Construct Binary Tree from Inorder and Postorder Traversal
Leetcode
Given inorder and postorder traversal of a tree, construct the binary tree.
Analysis
- post-order的最后一个作为root
- 从in-order中找到root,左边range是left tree,右边range是right tree
- post-order根据这两个range可以recursive的建立subtree
Code
public TreeNode buildTreePostIn(int[] inorder, int[] postorder) {
if (inorder == null || postorder == null || inorder.length != postorder.length)
return null;
HashMap<Integer, Integer> hm = new HashMap<Integer,Integer>();
for (int i=0;i<inorder.length;++i)
hm.put(inorder[i], i);
return buildTreePostIn(inorder, 0, inorder.length-1, postorder, 0,
postorder.length-1,hm);
}
private TreeNode buildTreePostIn(int[] inorder, int is, int ie, int[] postorder, int ps, int pe,
HashMap<Integer,Integer> hm){
if (ps>pe || is>ie) return null;
TreeNode root = new TreeNode(postorder[pe]);
int ri = hm.get(postorder[pe]);
TreeNode leftchild = buildTreePostIn(inorder, is, ri-1, postorder, ps, ps+ri-is-1, hm);
TreeNode rightchild = buildTreePostIn(inorder,ri+1, ie, postorder, ps+ri-is, pe-1, hm);
root.left = leftchild;
root.right = rightchild;
return root;
}
Notes
- 用hashmap存inorder,因为要反复的从inorder中找root值的index。所以hashmap的key是inorder的value,value是inorder的index。
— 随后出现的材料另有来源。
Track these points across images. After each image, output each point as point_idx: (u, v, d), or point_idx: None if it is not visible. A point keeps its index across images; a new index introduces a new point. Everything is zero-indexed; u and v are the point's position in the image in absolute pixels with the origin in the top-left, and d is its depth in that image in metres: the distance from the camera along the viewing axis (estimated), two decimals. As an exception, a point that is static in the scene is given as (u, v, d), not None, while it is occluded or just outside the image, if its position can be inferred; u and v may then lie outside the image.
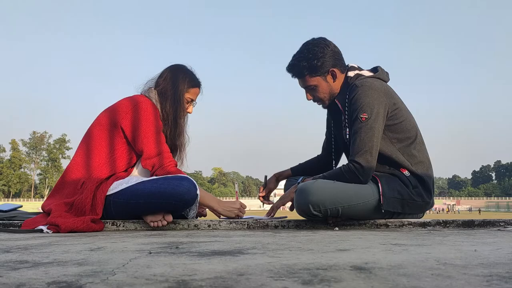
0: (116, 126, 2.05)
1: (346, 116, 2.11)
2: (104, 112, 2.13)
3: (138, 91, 2.21)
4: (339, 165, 2.36)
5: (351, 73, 2.14)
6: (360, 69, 2.17)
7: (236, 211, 2.12)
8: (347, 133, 2.11)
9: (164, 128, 2.13)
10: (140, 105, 2.06)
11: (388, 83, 2.18)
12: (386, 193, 1.98)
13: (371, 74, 2.14)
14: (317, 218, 1.97)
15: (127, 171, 2.08)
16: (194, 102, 2.27)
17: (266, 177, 2.59)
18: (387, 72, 2.21)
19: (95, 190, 1.96)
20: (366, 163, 1.95)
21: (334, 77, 2.13)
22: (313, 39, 2.15)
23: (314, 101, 2.22)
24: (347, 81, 2.13)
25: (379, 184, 1.99)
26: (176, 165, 2.07)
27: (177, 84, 2.17)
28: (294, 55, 2.16)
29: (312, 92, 2.18)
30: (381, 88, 2.05)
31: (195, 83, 2.25)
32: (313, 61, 2.09)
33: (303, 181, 2.15)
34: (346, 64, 2.19)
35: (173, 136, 2.15)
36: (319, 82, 2.13)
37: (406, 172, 2.03)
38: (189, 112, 2.26)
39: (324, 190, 1.93)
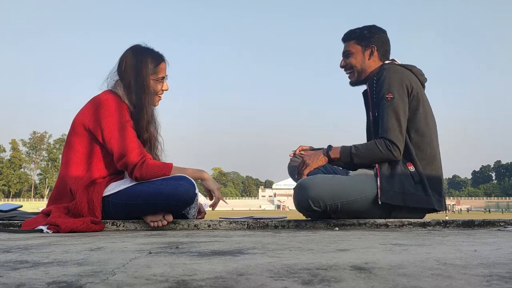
0: (86, 129, 2.00)
1: (373, 98, 2.17)
2: (75, 117, 2.06)
3: (104, 85, 2.10)
4: None
5: (387, 61, 2.26)
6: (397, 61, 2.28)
7: (218, 185, 2.10)
8: (372, 114, 2.19)
9: (135, 123, 2.02)
10: (105, 105, 1.97)
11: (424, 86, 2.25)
12: (385, 186, 1.99)
13: (402, 63, 2.24)
14: (317, 213, 1.99)
15: (121, 174, 2.06)
16: (166, 77, 2.15)
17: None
18: (420, 70, 2.27)
19: (88, 193, 1.93)
20: (398, 141, 2.02)
21: (371, 54, 2.26)
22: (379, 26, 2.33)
23: (346, 69, 2.33)
24: (381, 67, 2.22)
25: (378, 178, 2.00)
26: (151, 158, 1.98)
27: (138, 71, 2.03)
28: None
29: (346, 59, 2.31)
30: (406, 74, 2.14)
31: (158, 60, 2.10)
32: (364, 31, 2.28)
33: (331, 149, 2.15)
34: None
35: (144, 128, 2.04)
36: (357, 51, 2.28)
37: (411, 168, 2.05)
38: (165, 90, 2.16)
39: (323, 185, 1.95)
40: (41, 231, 1.83)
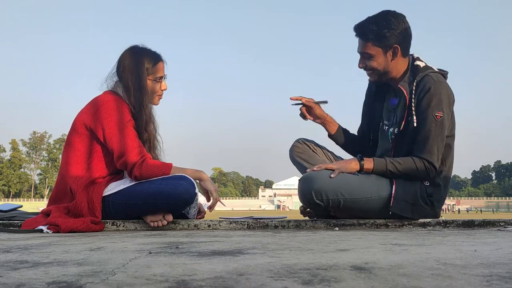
0: (87, 129, 2.01)
1: (413, 104, 2.01)
2: (76, 116, 2.08)
3: (104, 86, 2.12)
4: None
5: (420, 63, 2.08)
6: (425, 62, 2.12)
7: (216, 186, 2.10)
8: (415, 120, 2.00)
9: (136, 124, 2.03)
10: (102, 106, 1.99)
11: None
12: (399, 196, 1.96)
13: (439, 70, 2.10)
14: (320, 208, 1.98)
15: (121, 173, 2.07)
16: (164, 77, 2.17)
17: (326, 102, 2.34)
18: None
19: (88, 193, 1.94)
20: (437, 164, 1.96)
21: (394, 55, 2.05)
22: (394, 11, 2.08)
23: (365, 69, 2.13)
24: (414, 69, 2.07)
25: (394, 186, 1.97)
26: (151, 158, 1.99)
27: (136, 71, 2.05)
28: (368, 17, 2.08)
29: (366, 61, 2.09)
30: (450, 88, 2.05)
31: (155, 60, 2.11)
32: (383, 30, 2.01)
33: (363, 160, 2.02)
34: (411, 53, 2.14)
35: (143, 129, 2.06)
36: (378, 53, 2.05)
37: (426, 182, 2.00)
38: (164, 89, 2.17)
39: (329, 179, 1.93)
40: (41, 231, 1.83)
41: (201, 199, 2.18)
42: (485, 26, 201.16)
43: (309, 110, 2.30)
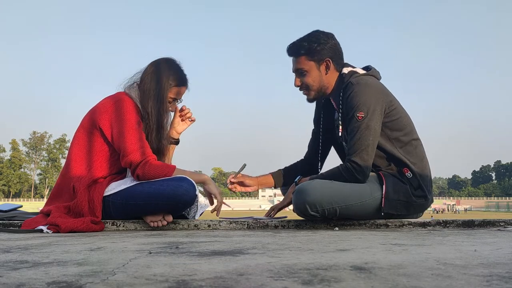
0: (96, 127, 2.01)
1: (340, 115, 2.08)
2: (87, 114, 2.09)
3: (120, 87, 2.12)
4: (323, 165, 2.37)
5: (345, 70, 2.12)
6: (353, 67, 2.16)
7: (220, 189, 2.10)
8: (340, 131, 2.09)
9: (146, 129, 2.04)
10: (119, 103, 2.00)
11: (380, 81, 2.18)
12: (390, 196, 1.98)
13: (364, 72, 2.12)
14: (316, 218, 1.98)
15: (123, 173, 2.07)
16: (179, 100, 2.18)
17: (244, 165, 2.38)
18: (378, 71, 2.20)
19: (89, 192, 1.94)
20: (362, 162, 1.95)
21: (327, 68, 2.10)
22: (323, 30, 2.14)
23: (301, 88, 2.17)
24: (342, 78, 2.11)
25: (384, 186, 1.98)
26: (155, 159, 1.99)
27: (160, 83, 2.05)
28: (300, 37, 2.14)
29: (301, 77, 2.13)
30: (377, 86, 2.05)
31: (181, 82, 2.12)
32: (313, 44, 2.07)
33: (300, 180, 2.16)
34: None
35: (155, 138, 2.05)
36: (311, 68, 2.10)
37: (409, 174, 2.02)
38: (171, 111, 2.17)
39: (321, 190, 1.93)
40: (41, 231, 1.83)
41: (202, 199, 2.18)
42: (481, 25, 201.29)
43: (243, 183, 2.34)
- 这题的难点在于left和right tree的index的选择需要很小心,特别是postorder的index。
- Left tree: 在inorder里找到root的index ri以后,通过ri-is得到left tree的长度。postorder里取前ri-is个构成left tree。
- inorder: is -> ri-1
- postorder: ps -> ps+ri-is-1
- Right tree:
- inorder: ri+1 -> ie
- postorder: ps+ri-is -> pe-1
Reference
Leetcode